How to complete this task:
Whenever a line in the records below holds the string "stream", copy it out.

--- START ---

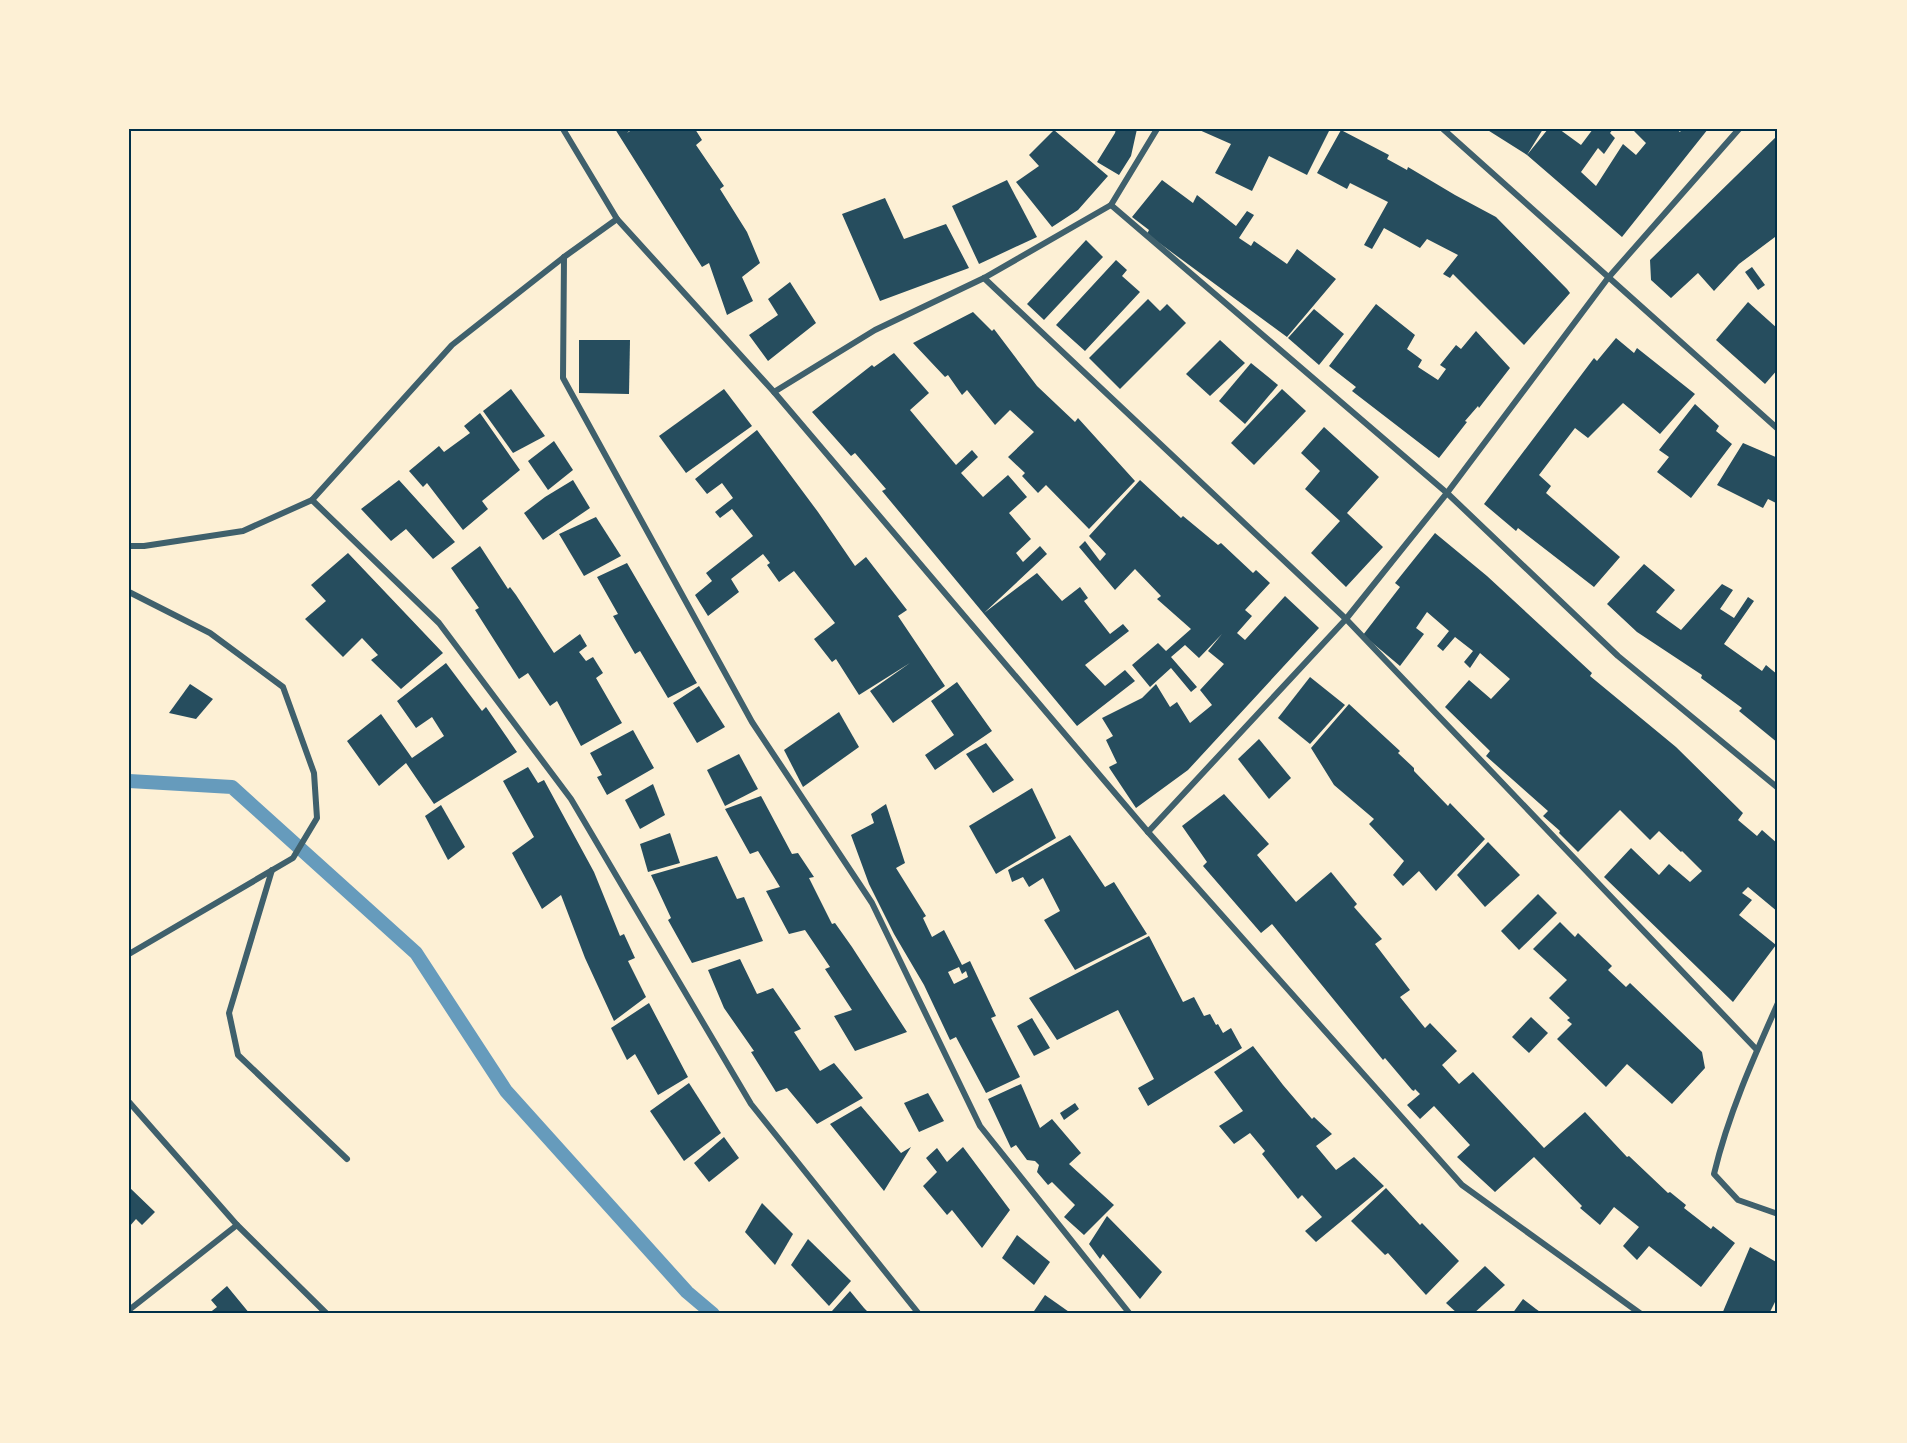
<svg xmlns="http://www.w3.org/2000/svg" width="1907" height="1443" font-family="'Times New Roman',serif">
<style>
.lines{fill:none;stroke-linecap:round;stroke-linejoin:round}
.stream{stroke:#669bbc;stroke-width:14}
.building{fill:#264d5e;fill-rule:evenodd}
.minor{stroke:#3f606c;stroke-width:6}
.neatline{fill:none;stroke:#003049;stroke-width:2}
</style>
<rect width="100%" height="100%" fill="#fdf0d5"/>
<g class="lines">
<polyline class="stream" points="129,781 232,787 416,953 506,1091 687,1292 713,1314"/>
</g>
<g class="building">
<polygon points="615,129 631,129 627,133 633,129 695,129 702,140 696,145 724,186 720,189 747,232 760,263 742,277 753,301 727,315 709,263 702,267"/>
<polygon points="1116,129 1137,129 1131,156 1119,175 1097,162 1115,133"/>
<polygon points="1197,129 1330,129 1307,175 1269,156 1252,191 1215,173 1231,144"/>
<polygon points="1486,129 1543,129 1527,155 1548,129 1559,129 1581,145 1593,129 1613,129 1610,133 1615,138 1604,154 1598,148 1581,172 1596,186 1623,144 1636,155 1646,143 1634,131 1636,129 1676,129 1680,132 1682,129 1708,129 1622,237 1527,155"/>
<polygon points="1054,130 1108,176 1078,210 1052,227 1016,182 1039,166 1029,155"/>
<polygon points="1341,130 1389,155 1387,159 1407,170 1408,167 1455,195 1496,217 1567,289 1570,293 1524,345 1453,274 1450,278 1443,274 1458,255 1427,239 1420,248 1384,228 1372,249 1364,245 1388,202 1350,183 1347,189 1317,173"/>
<polygon points="1778,135 1778,242 1775,237 1739,264 1714,291 1698,273 1671,298 1651,280 1650,260"/>
<polygon points="1007,180 1037,237 979,264 952,206"/>
<polygon points="1162,180 1193,203 1197,195 1236,226 1247,211 1254,215 1239,238 1251,246 1254,241 1287,264 1297,249 1336,279 1287,337 1147,234 1149,230 1132,217"/>
<polygon points="885,198 904,239 946,224 969,268 880,301 842,214"/>
<polygon points="1086,240 1103,257 1044,320 1027,304"/>
<polygon points="1116,260 1127,270 1122,276 1140,292 1085,351 1056,325"/>
<polygon points="1752,267 1765,285 1758,290 1745,272"/>
<polygon points="790,282 816,323 768,361 749,335 778,315 768,299"/>
<polygon points="1148,299 1160,311 1167,304 1186,323 1120,389 1089,358"/>
<polygon points="1748,302 1778,329 1778,369 1765,384 1716,340"/>
<polygon points="1376,304 1415,335 1407,349 1422,360 1418,367 1438,380 1446,369 1440,365 1456,345 1461,349 1476,331 1510,368 1479,408 1478,406 1465,421 1467,422 1439,458 1352,391 1356,387 1329,366"/>
<polygon points="1314,309 1344,334 1319,365 1288,338"/>
<polygon points="973,312 992,331 994,329 1037,386 1075,422 1078,418 1135,481 1089,529 1046,485 1038,493 1022,476 1025,473 1008,457 1034,432 1010,410 995,425 967,390 962,395 948,375 945,377 913,343"/>
<polygon points="1616,338 1634,353 1637,348 1695,394 1660,434 1623,403 1588,438 1575,428 1539,475 1551,486 1546,493 1620,557 1594,587 1518,528 1516,531 1484,504 1594,358 1597,361"/>
<polygon points="579,340 630,340 629,394 579,393"/>
<polygon points="1220,340 1245,363 1210,396 1186,374"/>
<polygon points="894,353 929,393 910,410 956,465 972,450 978,457 961,473 983,497 1008,475 1027,497 1009,513 1031,539 1016,553 1023,562 1040,546 1047,554 984,613 1037,573 1062,601 1080,587 1088,598 1084,601 1110,634 1123,624 1129,631 1085,665 1105,686 1125,670 1135,681 1077,726 882,491 886,489 855,453 851,456 812,412 872,365 874,367"/>
<polygon points="1251,363 1278,385 1245,424 1219,401"/>
<polygon points="511,389 545,436 513,453 483,411"/>
<polygon points="724,389 752,426 686,473 659,436"/>
<polygon points="1282,389 1306,411 1254,465 1231,443"/>
<polygon points="1695,404 1719,426 1716,431 1732,444 1691,498 1657,472 1669,457 1659,450"/>
<polygon points="480,413 520,470 482,501 488,509 463,530 427,483 423,487 409,471 439,446 444,452 470,433 464,426"/>
<polygon points="1324,427 1379,477 1347,513 1383,547 1346,587 1311,553 1340,521 1305,489 1320,471 1301,453"/>
<polygon points="757,430 818,512 855,566 866,557 907,610 898,616 945,686 893,723 870,691 910,663 859,695 836,659 832,662 814,639 835,623 794,571 779,582 767,565 770,563 763,554 731,579 739,592 708,616 695,595 712,581 706,573 753,536 732,509 720,518 715,512 733,498 722,483 707,494 695,479"/>
<polygon points="554,441 573,470 548,490 528,461"/>
<polygon points="1743,443 1778,458 1778,504 1768,499 1763,508 1717,485"/>
<polygon points="399,480 455,542 433,559 406,529 391,541 361,509"/>
<polygon points="573,480 590,508 543,540 524,513 545,497"/>
<polygon points="1140,480 1181,518 1183,516 1218,545 1221,543 1253,573 1256,570 1270,583 1245,610 1252,616 1237,633 1245,640 1285,596 1319,628 1188,770 1136,808 1110,769 1109,767 1117,763 1106,740 1113,736 1102,718 1142,698 1156,684 1170,707 1177,702 1190,723 1212,705 1200,690 1224,664 1208,651 1222,634 1199,658 1185,645 1171,657 1197,687 1191,692 1171,668 1150,687 1132,665 1158,643 1166,651 1191,629 1157,599 1161,596 1135,569 1115,590 1079,547 1085,541 1100,561 1106,554 1089,536"/>
<polygon points="596,517 621,556 584,576 559,534"/>
<polygon points="1435,533 1487,576 1592,673 1590,676 1676,747 1743,813 1738,820 1757,836 1762,830 1778,844 1778,912 1748,887 1742,893 1752,900 1739,915 1776,945 1733,1002 1604,877 1631,848 1659,875 1669,864 1690,882 1702,871 1682,851 1681,852 1659,831 1650,840 1620,810 1578,852 1559,833 1560,831 1543,816 1548,811 1486,756 1490,751 1445,707 1469,680 1491,699 1510,679 1480,653 1470,668 1464,662 1473,651 1455,637 1443,651 1437,646 1449,631 1427,612 1416,628 1424,634 1400,666 1363,635 1400,587 1395,583"/>
<polygon points="480,546 508,589 510,587 516,595 554,653 580,634 587,646 579,652 586,661 593,657 603,673 596,678 622,723 581,746 557,701 550,706 528,673 519,679 475,610 479,608 451,568"/>
<polygon points="348,553 443,653 401,689 371,660 378,655 362,638 343,657 305,619 326,601 311,585"/>
<polygon points="627,563 697,683 668,698 640,651 635,654 613,616 618,614 597,577"/>
<polygon points="1644,564 1675,590 1656,612 1681,630 1722,584 1733,590 1720,609 1734,618 1748,597 1754,601 1724,644 1762,671 1766,665 1778,675 1778,743 1739,711 1742,708 1701,678 1702,675 1637,632 1607,604"/>
<polygon points="446,663 482,711 486,707 517,752 434,804 406,763 379,786 347,741 381,714 412,758 444,736 432,717 416,728 397,701"/>
<polygon points="1310,677 1345,705 1310,744 1278,718"/>
<polygon points="957,682 992,731 935,770 925,755 954,735 931,701"/>
<polygon points="190,684 213,699 196,719 169,713"/>
<polygon points="699,686 725,727 697,743 673,703"/>
<polygon points="1349,704 1400,751 1398,753 1414,768 1414,771 1448,806 1450,803 1485,839 1436,891 1419,871 1403,886 1393,875 1404,861 1369,824 1374,819 1334,785 1311,748"/>
<polygon points="839,712 859,747 803,787 784,750"/>
<polygon points="633,730 654,768 607,795 597,777 602,775 590,753"/>
<polygon points="1259,739 1291,778 1269,799 1238,759"/>
<polygon points="986,743 1014,780 993,793 966,754"/>
<polygon points="739,754 758,789 725,806 707,770"/>
<polygon points="528,767 538,783 544,780 594,872 620,936 624,934 635,958 628,961 646,997 614,1021 585,958 561,895 542,909 512,853 534,837 503,781"/>
<polygon points="653,784 665,815 640,829 625,800"/>
<polygon points="1032,788 1056,838 996,874 969,826"/>
<polygon points="1224,794 1269,844 1257,855 1296,902 1331,872 1357,904 1354,907 1382,939 1375,944 1410,990 1400,997 1425,1028 1430,1023 1457,1051 1442,1065 1459,1084 1473,1072 1544,1148 1585,1112 1627,1157 1629,1156 1668,1193 1670,1192 1686,1205 1684,1208 1711,1229 1713,1226 1735,1243 1701,1287 1649,1246 1637,1260 1623,1246 1639,1227 1614,1207 1600,1225 1580,1208 1582,1206 1534,1157 1495,1192 1457,1157 1470,1145 1434,1106 1420,1119 1407,1105 1420,1094 1415,1089 1414,1091 1412,1090 1385,1058 1383,1060 1272,924 1261,933 1203,866 1207,862 1182,826"/>
<polygon points="761,796 792,854 798,853 814,877 809,878 832,924 835,923 852,947 907,1032 855,1051 834,1016 852,1010 825,969 830,967 805,930 789,934 766,891 780,887 758,851 750,854 725,809"/>
<path d="M886,804L905,863L896,868L926,916L923,918L932,937L944,930L962,965L970,961L996,1016L991,1018L1020,1077L986,1093L956,1037L950,1040L924,985L894,934L869,884L851,835L874,823L871,814ZM959,967L962,974L966,971L968,977L954,984L948,972Z"/>
<polygon points="441,805 465,847 448,860 425,816"/>
<polygon points="670,833 680,863 648,872 640,844"/>
<polygon points="1070,835 1105,887 1114,882 1147,934 1075,970 1044,920 1060,911 1043,878 1029,887 1023,877 1012,882 1008,870"/>
<polygon points="1488,842 1520,875 1485,907 1457,875"/>
<polygon points="717,856 737,899 744,897 763,941 692,963 668,920 671,918 651,875"/>
<polygon points="1538,894 1557,913 1519,950 1501,931"/>
<polygon points="1560,922 1575,937 1578,933 1612,966 1608,970 1626,987 1630,983 1702,1052 1705,1068 1672,1104 1627,1064 1606,1087 1557,1039 1572,1024 1567,1020 1570,1018 1549,998 1567,980 1533,949"/>
<polygon points="1149,936 1183,1002 1194,997 1204,1016 1210,1014 1216,1025 1218,1024 1223,1033 1231,1028 1242,1048 1148,1106 1138,1088 1154,1079 1118,1010 1057,1040 1029,998"/>
<polygon points="740,959 757,994 773,988 801,1029 794,1032 820,1071 834,1063 863,1098 817,1124 787,1088 776,1092 751,1052 754,1051 724,1008 708,970"/>
<polygon points="649,1003 688,1077 658,1095 635,1054 627,1060 611,1028"/>
<polygon points="1531,1017 1548,1033 1529,1053 1512,1037"/>
<polygon points="1032,1018 1050,1048 1034,1056 1017,1026"/>
<polygon points="1253,1046 1283,1085 1312,1119 1314,1117 1332,1134 1316,1146 1336,1170 1354,1157 1384,1186 1316,1242 1305,1231 1322,1217 1302,1195 1298,1199 1262,1154 1265,1151 1250,1133 1234,1144 1219,1126 1243,1111 1214,1072"/>
<polygon points="689,1083 721,1133 684,1161 650,1111"/>
<polygon points="1021,1084 1040,1128 1052,1119 1081,1153 1069,1164 1114,1205 1084,1235 1064,1217 1075,1205 1052,1182 1048,1185 1037,1172 1039,1165 1035,1161 1027,1160 1016,1145 1011,1148 988,1099"/>
<polygon points="928,1093 944,1121 919,1132 904,1103"/>
<polygon points="1075,1103 1079,1109 1064,1120 1060,1113"/>
<polygon points="861,1106 901,1153 911,1147 884,1191 830,1124"/>
<polygon points="724,1137 739,1158 709,1182 694,1163"/>
<polygon points="963,1147 1010,1210 982,1248 952,1210 947,1215 923,1186 937,1172 926,1158 937,1148 947,1162"/>
<polygon points="129,1187 155,1212 142,1225 136,1219 129,1227"/>
<polygon points="1386,1188 1420,1225 1422,1223 1459,1261 1426,1295 1388,1253 1385,1255 1351,1221"/>
<polygon points="762,1203 793,1234 775,1265 745,1232"/>
<polygon points="1107,1216 1162,1272 1140,1299 1103,1254 1100,1259 1089,1244"/>
<polygon points="1017,1235 1050,1262 1034,1285 1002,1258"/>
<polygon points="808,1239 851,1281 829,1306 791,1265"/>
<polygon points="1750,1247 1778,1263 1777,1298 1769,1314 1722,1314"/>
<polygon points="1485,1266 1505,1285 1473,1314 1458,1314 1446,1303"/>
<polygon points="227,1286 250,1314 208,1314 217,1307 211,1300"/>
<polygon points="850,1291 864,1308 870,1314 835,1314 832,1311"/>
<polygon points="1045,1295 1072,1314 1032,1314"/>
<polygon points="1523,1299 1536,1309 1543,1314 1512,1314"/>
</g>
<g class="lines">
<g class="minor">
<polyline points="563,129 617,219 774,392 1148,832 1462,1185 1641,1314"/>
<polyline points="1443,129 1778,429"/>
<polyline points="1111,205 1447,493 1618,656 1778,788"/>
<polyline points="564,257 563,378 752,722 872,903 980,1126 1130,1314"/>
<polyline points="984,278 1346,619 1757,1050"/>
<polyline points="774,392 875,330 984,278 1111,205 1157,129"/>
<polyline points="312,500 439,623 571,799 751,1104 919,1314"/>
<polyline points="129,546 144,546 243,531 312,500 452,345 564,257 617,219"/>
<polyline points="129,592 210,633 283,687 314,773 317,818 293,858 129,954"/>
<polyline points="1148,832 1346,619 1447,493 1608,278 1739,129"/>
<polyline points="272,870 229,1013 238,1055 347,1159"/>
<path d="M1778,1003C1753,1059 1728,1115 1714,1174L1738,1200L1778,1214"/>
<polyline points="129,1102 237,1225 327,1314"/>
<polyline points="129,1310 237,1225"/>
</g>
</g>
<rect width="1907" height="1443" fill="none" stroke="#fdf0d5" stroke-width="261"/>
<rect x="130" y="130" width="1646" height="1182" class="neatline"/>
</svg>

--- END ---

Completed exercise:
.stream{stroke:#669bbc;stroke-width:14}
<polyline class="stream" points="129,781 232,787 416,953 506,1091 687,1292 713,1314"/>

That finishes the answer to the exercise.